Records shown Block Start

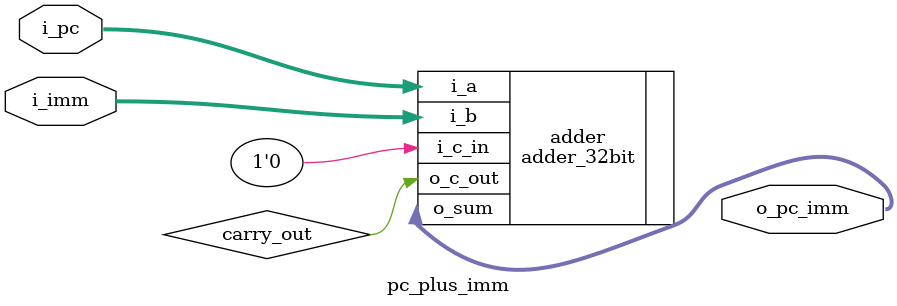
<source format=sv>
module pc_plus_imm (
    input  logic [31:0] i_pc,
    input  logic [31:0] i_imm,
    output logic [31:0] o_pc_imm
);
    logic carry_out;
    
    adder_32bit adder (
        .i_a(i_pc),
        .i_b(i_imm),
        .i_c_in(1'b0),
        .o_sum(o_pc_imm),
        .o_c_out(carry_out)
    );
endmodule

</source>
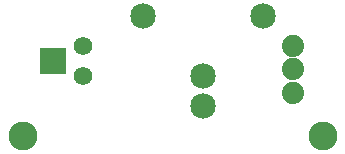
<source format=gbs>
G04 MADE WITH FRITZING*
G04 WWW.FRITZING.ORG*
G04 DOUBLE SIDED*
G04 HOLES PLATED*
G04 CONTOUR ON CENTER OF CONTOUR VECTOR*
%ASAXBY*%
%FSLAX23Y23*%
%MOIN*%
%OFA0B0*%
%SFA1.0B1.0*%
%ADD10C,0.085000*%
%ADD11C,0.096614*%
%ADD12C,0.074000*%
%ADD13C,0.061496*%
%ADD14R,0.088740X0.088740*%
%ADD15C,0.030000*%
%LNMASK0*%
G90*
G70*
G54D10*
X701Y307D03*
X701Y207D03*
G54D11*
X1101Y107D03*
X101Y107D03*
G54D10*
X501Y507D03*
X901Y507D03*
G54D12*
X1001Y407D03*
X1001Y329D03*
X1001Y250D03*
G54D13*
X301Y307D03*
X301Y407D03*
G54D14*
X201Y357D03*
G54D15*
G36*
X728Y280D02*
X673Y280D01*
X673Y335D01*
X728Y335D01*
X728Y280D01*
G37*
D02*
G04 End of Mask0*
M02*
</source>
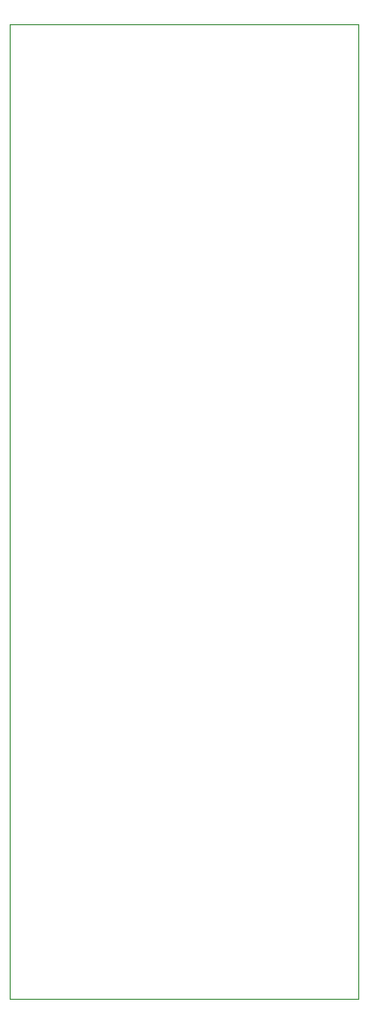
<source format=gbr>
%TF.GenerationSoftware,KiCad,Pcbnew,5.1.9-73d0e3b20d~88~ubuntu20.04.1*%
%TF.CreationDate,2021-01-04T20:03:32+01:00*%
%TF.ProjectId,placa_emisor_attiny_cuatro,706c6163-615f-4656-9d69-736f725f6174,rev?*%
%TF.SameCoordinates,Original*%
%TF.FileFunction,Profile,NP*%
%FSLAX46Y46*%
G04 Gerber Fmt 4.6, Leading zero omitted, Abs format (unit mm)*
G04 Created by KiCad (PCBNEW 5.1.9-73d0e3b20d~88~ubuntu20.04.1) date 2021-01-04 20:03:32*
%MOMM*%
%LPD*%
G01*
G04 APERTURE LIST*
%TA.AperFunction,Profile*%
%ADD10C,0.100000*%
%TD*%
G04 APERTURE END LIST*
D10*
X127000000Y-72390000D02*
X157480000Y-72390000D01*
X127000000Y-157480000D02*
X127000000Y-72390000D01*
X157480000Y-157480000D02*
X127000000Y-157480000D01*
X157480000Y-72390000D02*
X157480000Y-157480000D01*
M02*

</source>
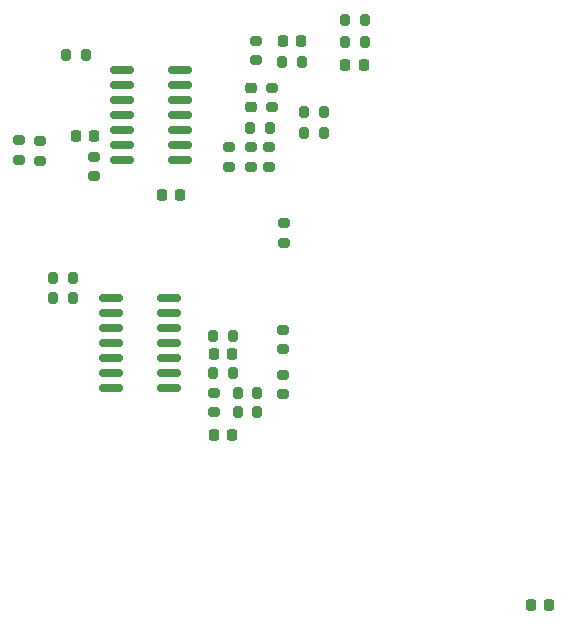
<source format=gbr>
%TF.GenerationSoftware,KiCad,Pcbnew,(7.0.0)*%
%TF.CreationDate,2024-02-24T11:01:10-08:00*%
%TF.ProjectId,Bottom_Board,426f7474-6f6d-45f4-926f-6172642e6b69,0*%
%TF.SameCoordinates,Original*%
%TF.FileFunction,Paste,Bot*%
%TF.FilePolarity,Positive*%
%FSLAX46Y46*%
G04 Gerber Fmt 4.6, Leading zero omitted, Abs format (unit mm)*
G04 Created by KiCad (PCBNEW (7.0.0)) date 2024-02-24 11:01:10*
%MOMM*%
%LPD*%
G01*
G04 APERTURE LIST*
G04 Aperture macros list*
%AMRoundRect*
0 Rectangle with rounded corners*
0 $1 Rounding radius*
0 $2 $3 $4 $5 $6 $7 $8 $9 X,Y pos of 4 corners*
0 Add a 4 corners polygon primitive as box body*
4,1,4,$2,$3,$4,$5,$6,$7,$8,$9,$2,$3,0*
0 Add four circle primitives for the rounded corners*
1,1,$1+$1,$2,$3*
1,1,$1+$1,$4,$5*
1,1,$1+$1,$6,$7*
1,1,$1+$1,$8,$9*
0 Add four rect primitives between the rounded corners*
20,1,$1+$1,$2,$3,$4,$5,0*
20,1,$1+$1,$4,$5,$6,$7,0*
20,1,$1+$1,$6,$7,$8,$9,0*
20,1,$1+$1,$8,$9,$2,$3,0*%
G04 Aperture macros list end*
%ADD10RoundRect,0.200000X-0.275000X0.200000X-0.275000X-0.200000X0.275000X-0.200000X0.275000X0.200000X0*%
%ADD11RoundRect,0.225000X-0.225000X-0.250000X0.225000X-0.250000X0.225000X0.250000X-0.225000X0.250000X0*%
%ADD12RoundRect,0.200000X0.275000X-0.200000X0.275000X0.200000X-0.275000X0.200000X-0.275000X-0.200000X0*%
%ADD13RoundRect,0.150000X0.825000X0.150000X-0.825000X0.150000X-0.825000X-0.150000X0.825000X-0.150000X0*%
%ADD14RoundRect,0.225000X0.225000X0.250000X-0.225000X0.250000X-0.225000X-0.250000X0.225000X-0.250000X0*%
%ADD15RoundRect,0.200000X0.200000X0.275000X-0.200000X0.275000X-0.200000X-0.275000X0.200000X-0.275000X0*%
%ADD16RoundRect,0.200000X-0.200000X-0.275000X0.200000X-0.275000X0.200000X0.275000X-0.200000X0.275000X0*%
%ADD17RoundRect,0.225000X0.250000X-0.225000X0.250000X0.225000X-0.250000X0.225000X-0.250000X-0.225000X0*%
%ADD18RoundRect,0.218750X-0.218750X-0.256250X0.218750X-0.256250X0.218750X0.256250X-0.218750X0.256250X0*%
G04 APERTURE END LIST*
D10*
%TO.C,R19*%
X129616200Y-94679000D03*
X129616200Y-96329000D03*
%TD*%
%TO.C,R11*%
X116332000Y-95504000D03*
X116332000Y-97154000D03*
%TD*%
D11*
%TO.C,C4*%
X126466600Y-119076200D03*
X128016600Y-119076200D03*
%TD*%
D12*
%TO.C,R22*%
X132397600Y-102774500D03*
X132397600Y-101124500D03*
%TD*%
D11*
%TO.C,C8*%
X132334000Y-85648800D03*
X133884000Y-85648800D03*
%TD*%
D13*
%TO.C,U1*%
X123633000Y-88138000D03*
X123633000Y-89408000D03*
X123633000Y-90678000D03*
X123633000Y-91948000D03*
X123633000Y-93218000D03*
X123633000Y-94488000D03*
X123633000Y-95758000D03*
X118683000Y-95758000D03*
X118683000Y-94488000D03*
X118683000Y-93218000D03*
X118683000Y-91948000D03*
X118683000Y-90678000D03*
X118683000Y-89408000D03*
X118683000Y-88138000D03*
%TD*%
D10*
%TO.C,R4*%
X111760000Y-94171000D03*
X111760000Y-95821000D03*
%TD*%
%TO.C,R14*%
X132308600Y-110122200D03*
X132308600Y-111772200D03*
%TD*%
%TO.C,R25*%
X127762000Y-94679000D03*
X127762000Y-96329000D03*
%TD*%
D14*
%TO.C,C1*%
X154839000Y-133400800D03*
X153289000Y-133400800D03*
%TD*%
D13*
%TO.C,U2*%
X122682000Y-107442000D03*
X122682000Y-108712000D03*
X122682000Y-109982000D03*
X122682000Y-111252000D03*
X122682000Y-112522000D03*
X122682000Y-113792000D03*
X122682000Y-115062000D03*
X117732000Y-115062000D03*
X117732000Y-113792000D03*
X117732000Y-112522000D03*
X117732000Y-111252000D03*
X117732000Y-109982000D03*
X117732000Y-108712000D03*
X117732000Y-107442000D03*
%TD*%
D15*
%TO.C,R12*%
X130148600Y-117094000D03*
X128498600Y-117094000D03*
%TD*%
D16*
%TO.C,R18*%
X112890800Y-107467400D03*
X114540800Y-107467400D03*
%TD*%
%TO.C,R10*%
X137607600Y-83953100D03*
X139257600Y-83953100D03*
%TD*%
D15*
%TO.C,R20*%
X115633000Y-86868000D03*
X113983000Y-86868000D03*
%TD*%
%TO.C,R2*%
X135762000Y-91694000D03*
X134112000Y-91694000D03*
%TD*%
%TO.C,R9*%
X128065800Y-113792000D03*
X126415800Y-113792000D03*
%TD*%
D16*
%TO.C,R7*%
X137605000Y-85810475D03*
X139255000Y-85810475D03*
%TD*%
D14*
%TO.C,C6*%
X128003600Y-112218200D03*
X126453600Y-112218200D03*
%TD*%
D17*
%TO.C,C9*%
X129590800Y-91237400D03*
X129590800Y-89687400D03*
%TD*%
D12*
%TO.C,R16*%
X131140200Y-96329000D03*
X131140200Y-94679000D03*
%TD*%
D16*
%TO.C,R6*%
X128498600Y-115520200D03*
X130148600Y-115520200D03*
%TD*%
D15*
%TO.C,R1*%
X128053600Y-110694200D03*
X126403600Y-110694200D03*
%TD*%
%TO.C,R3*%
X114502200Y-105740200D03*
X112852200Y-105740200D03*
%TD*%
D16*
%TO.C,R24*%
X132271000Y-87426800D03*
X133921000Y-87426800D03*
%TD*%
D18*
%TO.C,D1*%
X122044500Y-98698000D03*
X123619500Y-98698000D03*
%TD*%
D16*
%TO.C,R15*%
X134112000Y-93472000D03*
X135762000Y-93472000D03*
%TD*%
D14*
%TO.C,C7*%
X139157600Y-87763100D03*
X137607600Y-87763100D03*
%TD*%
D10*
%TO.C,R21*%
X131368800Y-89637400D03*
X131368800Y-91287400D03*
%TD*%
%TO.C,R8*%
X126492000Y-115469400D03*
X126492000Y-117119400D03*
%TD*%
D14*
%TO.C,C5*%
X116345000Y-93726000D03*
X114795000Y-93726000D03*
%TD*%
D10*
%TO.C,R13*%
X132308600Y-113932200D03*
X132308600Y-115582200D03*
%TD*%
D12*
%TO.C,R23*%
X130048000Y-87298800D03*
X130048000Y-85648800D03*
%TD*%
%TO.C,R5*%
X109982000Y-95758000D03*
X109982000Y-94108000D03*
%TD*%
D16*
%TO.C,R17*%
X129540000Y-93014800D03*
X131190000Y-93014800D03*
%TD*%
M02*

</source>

Records shown Block End
Records shown Block Start

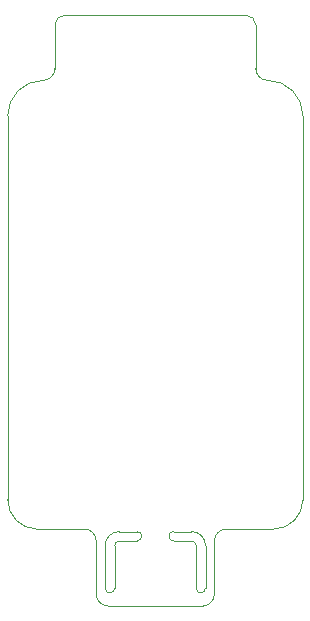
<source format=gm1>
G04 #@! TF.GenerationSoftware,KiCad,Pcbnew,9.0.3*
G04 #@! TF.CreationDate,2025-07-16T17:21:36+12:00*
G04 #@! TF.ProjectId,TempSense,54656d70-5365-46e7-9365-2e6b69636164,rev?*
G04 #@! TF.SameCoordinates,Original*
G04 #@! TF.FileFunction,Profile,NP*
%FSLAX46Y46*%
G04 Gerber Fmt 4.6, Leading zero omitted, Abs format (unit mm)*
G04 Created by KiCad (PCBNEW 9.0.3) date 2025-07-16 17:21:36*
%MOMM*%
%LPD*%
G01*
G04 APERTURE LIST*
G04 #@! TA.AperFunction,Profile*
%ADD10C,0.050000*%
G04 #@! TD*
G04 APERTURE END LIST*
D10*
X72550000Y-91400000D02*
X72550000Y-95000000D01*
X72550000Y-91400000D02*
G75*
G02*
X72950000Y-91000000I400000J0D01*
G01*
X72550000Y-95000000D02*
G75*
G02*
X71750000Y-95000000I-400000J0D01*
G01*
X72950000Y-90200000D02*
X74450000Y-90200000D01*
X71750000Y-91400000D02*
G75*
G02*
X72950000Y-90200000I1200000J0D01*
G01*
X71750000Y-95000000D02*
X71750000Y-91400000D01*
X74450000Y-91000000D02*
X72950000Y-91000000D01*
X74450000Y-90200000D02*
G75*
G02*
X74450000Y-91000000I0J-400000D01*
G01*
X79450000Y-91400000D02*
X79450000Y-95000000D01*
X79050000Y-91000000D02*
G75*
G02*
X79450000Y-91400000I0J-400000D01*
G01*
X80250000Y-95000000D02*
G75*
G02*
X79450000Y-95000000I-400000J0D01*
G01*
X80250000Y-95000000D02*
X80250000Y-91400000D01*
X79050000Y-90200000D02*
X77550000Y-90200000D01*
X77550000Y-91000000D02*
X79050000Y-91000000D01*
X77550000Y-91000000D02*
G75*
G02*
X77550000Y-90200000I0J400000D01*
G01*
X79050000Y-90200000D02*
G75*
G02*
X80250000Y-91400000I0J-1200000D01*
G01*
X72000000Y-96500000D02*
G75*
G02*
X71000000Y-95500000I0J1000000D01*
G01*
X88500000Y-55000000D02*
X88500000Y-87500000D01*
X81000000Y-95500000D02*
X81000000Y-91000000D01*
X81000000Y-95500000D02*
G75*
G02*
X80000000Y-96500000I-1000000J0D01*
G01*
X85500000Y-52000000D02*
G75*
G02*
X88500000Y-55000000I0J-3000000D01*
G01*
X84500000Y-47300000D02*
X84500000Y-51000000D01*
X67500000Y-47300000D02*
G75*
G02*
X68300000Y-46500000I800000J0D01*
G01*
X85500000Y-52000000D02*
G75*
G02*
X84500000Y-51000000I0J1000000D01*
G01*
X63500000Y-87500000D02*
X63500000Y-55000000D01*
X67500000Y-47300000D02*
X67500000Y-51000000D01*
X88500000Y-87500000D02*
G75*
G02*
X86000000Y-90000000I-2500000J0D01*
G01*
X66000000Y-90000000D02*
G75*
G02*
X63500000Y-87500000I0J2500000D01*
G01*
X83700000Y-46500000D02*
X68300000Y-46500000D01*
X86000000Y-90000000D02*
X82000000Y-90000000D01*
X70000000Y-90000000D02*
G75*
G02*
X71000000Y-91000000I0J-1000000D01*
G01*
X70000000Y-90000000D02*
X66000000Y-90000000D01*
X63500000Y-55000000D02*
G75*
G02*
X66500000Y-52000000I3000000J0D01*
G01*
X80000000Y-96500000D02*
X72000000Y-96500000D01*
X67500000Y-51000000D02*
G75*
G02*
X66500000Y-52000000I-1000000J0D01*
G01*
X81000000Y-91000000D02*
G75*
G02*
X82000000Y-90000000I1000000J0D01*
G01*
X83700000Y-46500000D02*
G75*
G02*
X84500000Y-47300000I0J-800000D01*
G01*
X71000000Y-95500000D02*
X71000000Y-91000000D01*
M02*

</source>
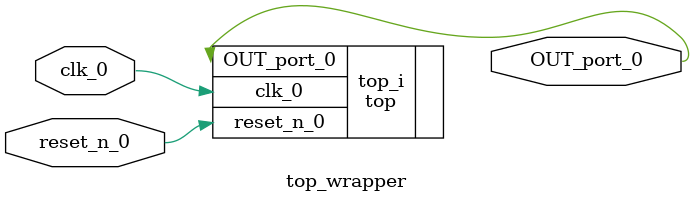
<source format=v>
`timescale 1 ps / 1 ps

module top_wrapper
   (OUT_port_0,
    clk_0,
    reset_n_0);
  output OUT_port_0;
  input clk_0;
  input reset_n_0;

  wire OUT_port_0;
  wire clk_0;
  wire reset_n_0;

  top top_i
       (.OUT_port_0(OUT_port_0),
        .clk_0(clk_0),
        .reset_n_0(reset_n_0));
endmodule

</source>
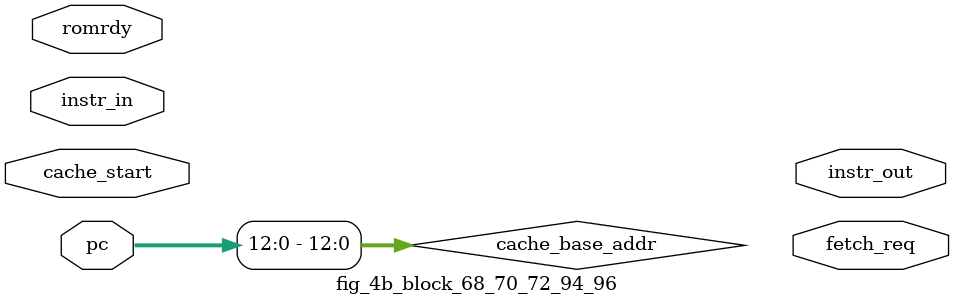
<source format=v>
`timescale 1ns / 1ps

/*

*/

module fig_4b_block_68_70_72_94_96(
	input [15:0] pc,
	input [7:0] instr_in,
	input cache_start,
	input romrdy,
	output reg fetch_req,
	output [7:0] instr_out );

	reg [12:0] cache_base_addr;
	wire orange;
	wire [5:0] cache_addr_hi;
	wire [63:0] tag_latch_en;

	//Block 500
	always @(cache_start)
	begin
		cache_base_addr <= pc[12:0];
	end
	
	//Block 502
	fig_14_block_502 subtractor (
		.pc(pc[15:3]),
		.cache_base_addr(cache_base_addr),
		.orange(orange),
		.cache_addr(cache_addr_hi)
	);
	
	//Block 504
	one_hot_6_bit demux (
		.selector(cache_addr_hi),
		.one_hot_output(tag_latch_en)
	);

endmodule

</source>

Records shown Block End

Begin at the line in the entries above that has "<source format=sv>", stop after the line that has "X673Y280D01*", and output exactly those lines without pictures.

Your response
<source format=sv>
module pc_plus_imm (
    input  logic [31:0] i_pc,
    input  logic [31:0] i_imm,
    output logic [31:0] o_pc_imm
);
    logic carry_out;
    
    adder_32bit adder (
        .i_a(i_pc),
        .i_b(i_imm),
        .i_c_in(1'b0),
        .o_sum(o_pc_imm),
        .o_c_out(carry_out)
    );
endmodule

</source>
<source format=gbs>
G04 MADE WITH FRITZING*
G04 WWW.FRITZING.ORG*
G04 DOUBLE SIDED*
G04 HOLES PLATED*
G04 CONTOUR ON CENTER OF CONTOUR VECTOR*
%ASAXBY*%
%FSLAX23Y23*%
%MOIN*%
%OFA0B0*%
%SFA1.0B1.0*%
%ADD10C,0.085000*%
%ADD11C,0.096614*%
%ADD12C,0.074000*%
%ADD13C,0.061496*%
%ADD14R,0.088740X0.088740*%
%ADD15C,0.030000*%
%LNMASK0*%
G90*
G70*
G54D10*
X701Y307D03*
X701Y207D03*
G54D11*
X1101Y107D03*
X101Y107D03*
G54D10*
X501Y507D03*
X901Y507D03*
G54D12*
X1001Y407D03*
X1001Y329D03*
X1001Y250D03*
G54D13*
X301Y307D03*
X301Y407D03*
G54D14*
X201Y357D03*
G54D15*
G36*
X728Y280D02*
X673Y280D01*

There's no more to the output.